Just as a mammal needs to be mature enough for reproduction, so too, must a plant. A newly sprouted seed of any type cannot be expected to produce fruit, seeds, reproductive vegetative growth or flowers. An offset that you have recently potted up should be considered a baby plant. It needs time to send out a rich network of roots and establish itself in its environment.

That being said, there is no definitive time for getting spiderettes on plants. It can take years even in the best conditions and the best advice is patience.

Why is a Mature Spider Plant Not Producing Babies?

In the absence of an age issue, if it is several years old and you still see no babies on spider plant, you may want to examine the conditions in which it is growing.
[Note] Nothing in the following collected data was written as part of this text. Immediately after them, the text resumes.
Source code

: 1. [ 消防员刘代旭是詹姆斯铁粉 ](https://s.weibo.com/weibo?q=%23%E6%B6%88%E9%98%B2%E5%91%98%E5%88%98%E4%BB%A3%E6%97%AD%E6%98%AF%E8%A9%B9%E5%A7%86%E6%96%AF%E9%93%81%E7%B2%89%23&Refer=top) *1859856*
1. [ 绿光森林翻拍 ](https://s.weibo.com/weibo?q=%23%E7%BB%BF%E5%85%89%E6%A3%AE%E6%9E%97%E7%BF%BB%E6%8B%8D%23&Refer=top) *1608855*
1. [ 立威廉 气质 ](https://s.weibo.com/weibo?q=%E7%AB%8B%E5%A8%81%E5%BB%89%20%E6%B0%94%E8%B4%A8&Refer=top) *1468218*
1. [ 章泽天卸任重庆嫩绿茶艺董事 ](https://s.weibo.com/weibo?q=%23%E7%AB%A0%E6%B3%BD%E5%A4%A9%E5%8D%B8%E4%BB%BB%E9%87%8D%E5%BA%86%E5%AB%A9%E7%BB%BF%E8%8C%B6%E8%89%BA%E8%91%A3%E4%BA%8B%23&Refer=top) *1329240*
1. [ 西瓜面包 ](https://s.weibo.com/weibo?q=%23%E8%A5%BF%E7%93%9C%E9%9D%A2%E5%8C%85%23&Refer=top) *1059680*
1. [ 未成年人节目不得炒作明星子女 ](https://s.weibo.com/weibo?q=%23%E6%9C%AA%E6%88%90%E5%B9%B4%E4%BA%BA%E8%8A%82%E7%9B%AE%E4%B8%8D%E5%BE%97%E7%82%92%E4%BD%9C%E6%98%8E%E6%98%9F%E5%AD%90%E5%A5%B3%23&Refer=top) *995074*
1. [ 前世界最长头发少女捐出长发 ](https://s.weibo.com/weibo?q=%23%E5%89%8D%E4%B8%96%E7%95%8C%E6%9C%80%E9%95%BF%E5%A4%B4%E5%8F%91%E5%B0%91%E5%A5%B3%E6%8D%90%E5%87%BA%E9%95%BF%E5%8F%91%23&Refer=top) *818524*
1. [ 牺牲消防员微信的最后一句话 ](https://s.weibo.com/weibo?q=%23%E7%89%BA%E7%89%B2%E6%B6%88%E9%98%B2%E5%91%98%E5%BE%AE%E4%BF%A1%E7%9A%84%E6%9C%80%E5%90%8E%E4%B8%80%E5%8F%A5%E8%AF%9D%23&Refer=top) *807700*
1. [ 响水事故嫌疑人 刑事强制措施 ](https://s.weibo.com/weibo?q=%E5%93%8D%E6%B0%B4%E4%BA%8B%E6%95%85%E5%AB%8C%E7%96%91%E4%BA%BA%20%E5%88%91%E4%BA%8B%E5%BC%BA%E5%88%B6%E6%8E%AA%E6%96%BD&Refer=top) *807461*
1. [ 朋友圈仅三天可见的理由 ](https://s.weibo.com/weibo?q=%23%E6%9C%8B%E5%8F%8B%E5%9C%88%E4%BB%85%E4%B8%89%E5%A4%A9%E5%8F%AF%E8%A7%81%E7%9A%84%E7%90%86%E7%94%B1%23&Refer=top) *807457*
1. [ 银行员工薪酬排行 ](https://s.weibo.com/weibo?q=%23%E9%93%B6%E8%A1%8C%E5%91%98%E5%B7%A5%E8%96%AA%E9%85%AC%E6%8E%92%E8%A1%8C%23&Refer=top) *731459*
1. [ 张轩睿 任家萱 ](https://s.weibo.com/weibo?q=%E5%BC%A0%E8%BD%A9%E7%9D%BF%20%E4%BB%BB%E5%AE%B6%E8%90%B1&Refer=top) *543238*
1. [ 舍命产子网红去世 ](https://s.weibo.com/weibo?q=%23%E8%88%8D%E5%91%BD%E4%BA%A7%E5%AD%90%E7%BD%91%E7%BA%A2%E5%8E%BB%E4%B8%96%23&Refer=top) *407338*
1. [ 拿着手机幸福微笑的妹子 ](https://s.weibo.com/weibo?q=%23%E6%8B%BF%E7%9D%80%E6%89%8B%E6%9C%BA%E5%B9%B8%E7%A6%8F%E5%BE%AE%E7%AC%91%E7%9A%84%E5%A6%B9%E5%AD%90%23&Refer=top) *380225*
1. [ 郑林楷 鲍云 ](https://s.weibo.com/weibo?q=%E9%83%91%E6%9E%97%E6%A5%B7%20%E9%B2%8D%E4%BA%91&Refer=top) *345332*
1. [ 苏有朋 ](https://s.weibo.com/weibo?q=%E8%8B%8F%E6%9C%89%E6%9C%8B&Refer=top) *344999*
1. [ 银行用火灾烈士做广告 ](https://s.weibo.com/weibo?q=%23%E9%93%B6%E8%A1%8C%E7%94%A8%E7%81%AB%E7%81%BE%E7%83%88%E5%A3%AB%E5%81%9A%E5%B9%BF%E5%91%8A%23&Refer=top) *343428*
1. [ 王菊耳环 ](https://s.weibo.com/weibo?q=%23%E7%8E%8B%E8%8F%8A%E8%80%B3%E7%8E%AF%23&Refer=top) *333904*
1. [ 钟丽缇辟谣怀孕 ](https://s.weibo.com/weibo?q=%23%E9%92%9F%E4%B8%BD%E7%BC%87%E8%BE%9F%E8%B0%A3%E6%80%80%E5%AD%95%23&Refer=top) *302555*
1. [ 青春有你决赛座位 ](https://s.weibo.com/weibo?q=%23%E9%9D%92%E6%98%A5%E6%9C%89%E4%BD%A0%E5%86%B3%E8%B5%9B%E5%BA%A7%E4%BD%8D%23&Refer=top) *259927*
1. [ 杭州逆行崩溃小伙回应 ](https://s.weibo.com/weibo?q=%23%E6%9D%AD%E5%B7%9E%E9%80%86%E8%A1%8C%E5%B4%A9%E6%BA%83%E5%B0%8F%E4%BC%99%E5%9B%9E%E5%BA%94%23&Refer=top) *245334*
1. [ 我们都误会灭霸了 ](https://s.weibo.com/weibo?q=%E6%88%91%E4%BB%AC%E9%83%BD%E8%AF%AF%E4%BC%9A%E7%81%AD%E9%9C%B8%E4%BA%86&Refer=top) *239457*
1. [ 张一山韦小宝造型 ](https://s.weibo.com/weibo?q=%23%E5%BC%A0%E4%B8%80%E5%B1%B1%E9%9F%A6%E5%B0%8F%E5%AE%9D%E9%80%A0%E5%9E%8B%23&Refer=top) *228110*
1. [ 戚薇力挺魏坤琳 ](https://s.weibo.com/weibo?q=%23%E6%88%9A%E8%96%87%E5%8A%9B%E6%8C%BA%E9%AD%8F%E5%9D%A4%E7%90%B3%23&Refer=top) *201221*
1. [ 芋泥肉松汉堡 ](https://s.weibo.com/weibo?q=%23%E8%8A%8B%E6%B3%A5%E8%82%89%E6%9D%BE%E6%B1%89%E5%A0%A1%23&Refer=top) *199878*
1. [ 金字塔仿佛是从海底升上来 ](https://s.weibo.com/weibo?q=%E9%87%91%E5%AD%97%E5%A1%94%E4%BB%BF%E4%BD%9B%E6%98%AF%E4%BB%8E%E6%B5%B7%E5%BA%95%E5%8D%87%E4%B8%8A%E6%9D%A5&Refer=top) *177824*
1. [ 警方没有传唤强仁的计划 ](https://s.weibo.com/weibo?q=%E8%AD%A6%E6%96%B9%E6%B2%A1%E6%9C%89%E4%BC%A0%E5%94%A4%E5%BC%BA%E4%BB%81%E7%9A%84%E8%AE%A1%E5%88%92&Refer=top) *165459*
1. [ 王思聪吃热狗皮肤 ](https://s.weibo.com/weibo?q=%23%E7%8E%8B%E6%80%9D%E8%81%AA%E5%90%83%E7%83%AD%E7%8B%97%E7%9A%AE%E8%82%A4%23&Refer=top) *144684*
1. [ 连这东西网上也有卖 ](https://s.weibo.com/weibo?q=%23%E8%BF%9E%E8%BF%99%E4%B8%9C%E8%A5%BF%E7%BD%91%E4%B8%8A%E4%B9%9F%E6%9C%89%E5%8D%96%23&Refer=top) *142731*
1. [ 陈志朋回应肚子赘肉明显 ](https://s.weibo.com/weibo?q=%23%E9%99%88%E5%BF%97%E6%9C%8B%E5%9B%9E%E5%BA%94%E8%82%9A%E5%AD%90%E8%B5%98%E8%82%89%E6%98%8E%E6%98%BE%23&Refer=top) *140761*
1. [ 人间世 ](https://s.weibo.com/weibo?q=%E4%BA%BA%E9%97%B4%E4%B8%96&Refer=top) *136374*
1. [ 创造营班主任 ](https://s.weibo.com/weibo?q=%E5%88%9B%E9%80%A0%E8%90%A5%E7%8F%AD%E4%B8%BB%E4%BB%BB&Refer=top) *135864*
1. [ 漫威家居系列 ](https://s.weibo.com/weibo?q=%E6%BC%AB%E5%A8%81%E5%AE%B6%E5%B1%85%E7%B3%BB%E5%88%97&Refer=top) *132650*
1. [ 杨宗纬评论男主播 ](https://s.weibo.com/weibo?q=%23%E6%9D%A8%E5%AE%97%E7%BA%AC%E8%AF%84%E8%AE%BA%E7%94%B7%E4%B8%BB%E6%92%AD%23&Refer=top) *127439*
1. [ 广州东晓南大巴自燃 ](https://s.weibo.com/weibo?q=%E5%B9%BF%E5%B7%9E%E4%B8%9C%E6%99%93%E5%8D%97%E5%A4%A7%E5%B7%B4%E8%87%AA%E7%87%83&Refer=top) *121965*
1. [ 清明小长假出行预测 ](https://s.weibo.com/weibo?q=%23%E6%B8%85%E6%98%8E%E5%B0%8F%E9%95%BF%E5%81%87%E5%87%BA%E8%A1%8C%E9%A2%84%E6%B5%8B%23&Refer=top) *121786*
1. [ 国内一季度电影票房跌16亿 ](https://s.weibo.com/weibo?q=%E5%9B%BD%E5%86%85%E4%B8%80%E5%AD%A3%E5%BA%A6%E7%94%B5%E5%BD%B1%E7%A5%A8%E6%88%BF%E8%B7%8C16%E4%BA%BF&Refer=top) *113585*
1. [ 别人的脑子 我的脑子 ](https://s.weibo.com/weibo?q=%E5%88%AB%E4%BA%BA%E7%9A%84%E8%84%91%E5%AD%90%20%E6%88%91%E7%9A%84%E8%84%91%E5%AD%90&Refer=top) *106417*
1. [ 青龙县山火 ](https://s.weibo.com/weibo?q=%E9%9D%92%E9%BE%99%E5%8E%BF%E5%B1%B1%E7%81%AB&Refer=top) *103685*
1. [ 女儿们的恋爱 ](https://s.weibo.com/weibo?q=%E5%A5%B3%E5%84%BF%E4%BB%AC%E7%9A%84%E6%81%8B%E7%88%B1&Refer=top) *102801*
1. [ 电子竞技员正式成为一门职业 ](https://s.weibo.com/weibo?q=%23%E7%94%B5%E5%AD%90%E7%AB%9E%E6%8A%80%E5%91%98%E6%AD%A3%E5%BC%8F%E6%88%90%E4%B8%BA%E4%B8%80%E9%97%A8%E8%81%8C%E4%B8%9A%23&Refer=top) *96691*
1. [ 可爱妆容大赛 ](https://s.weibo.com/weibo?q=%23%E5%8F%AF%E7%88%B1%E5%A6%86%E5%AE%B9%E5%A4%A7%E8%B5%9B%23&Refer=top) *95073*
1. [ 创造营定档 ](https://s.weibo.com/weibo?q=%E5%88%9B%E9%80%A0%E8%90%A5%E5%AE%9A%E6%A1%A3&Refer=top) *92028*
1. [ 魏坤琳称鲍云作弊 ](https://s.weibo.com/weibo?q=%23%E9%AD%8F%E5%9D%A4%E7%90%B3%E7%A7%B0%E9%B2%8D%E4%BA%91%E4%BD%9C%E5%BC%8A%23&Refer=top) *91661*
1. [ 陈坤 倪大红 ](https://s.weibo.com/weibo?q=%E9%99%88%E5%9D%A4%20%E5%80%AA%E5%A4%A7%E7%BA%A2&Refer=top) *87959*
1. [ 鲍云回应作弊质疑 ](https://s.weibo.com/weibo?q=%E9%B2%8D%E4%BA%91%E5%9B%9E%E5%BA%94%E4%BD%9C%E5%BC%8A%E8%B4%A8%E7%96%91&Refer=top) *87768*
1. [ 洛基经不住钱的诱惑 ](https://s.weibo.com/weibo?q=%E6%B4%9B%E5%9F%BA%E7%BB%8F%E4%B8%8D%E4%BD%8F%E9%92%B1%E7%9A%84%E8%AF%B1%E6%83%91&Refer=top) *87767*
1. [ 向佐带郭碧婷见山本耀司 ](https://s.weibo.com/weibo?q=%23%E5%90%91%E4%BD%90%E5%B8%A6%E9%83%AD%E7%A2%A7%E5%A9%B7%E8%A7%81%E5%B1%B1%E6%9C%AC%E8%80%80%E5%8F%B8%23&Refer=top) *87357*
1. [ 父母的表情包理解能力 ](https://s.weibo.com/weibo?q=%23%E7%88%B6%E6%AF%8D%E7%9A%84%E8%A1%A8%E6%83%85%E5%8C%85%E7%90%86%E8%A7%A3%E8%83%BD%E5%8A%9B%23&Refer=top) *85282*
Spider plants produce those offsets from runners. These are aerial in a hanging basket which then suspend from the parent. Many plants reproduce vegetatively in this manner. Vinca is one plant that comes to mind. It sends out stolons, or runners, which root at the internodes and create carbon copies of the parent. Each can be divided away from the mature plant and become stand along representatives of the species. If no runners are present, then the foliar spiderettes cannot develop.

It seems to be the opinion in many online forums that a spider plant needs to be root bound to form these offsets. A tightly planted container may be the key to a spider plant not producing babies. Make sure you ensure good drainage too, or root rot may become a problem.

Other Spider Plant Problems That Prevent Babies

Just as humans and other animals need appropriate food, water and living conditions to grow and flourish, spider plants have their own specialized environmental needs. Should my spider plant have no babies, I would first turn my attention to these circumstances.

  • Chlorophytum comosum is an herbaceous flowering perennial native to parts of Africa. It requires light but should not receive bright direct sunlight.
  • Spider plants need to be evenly moist and do not tolerate dry conditions. They may be offended by high concentrations of fluoride and other chemicals in drinking water, so try rain or distilled water to irrigate your plant.
  • Temperatures of 65 to 75 degrees Fahrenheit (18-23 C.) will promote flowering and enhance the chance of runners and babies forming.
  • Spider plants are heavy feeders. Use a good liquid houseplant food from spring to summer every two weeks.

Spider plants are one of the easiest indoor plants to care for and should thrive with proper light, food and water.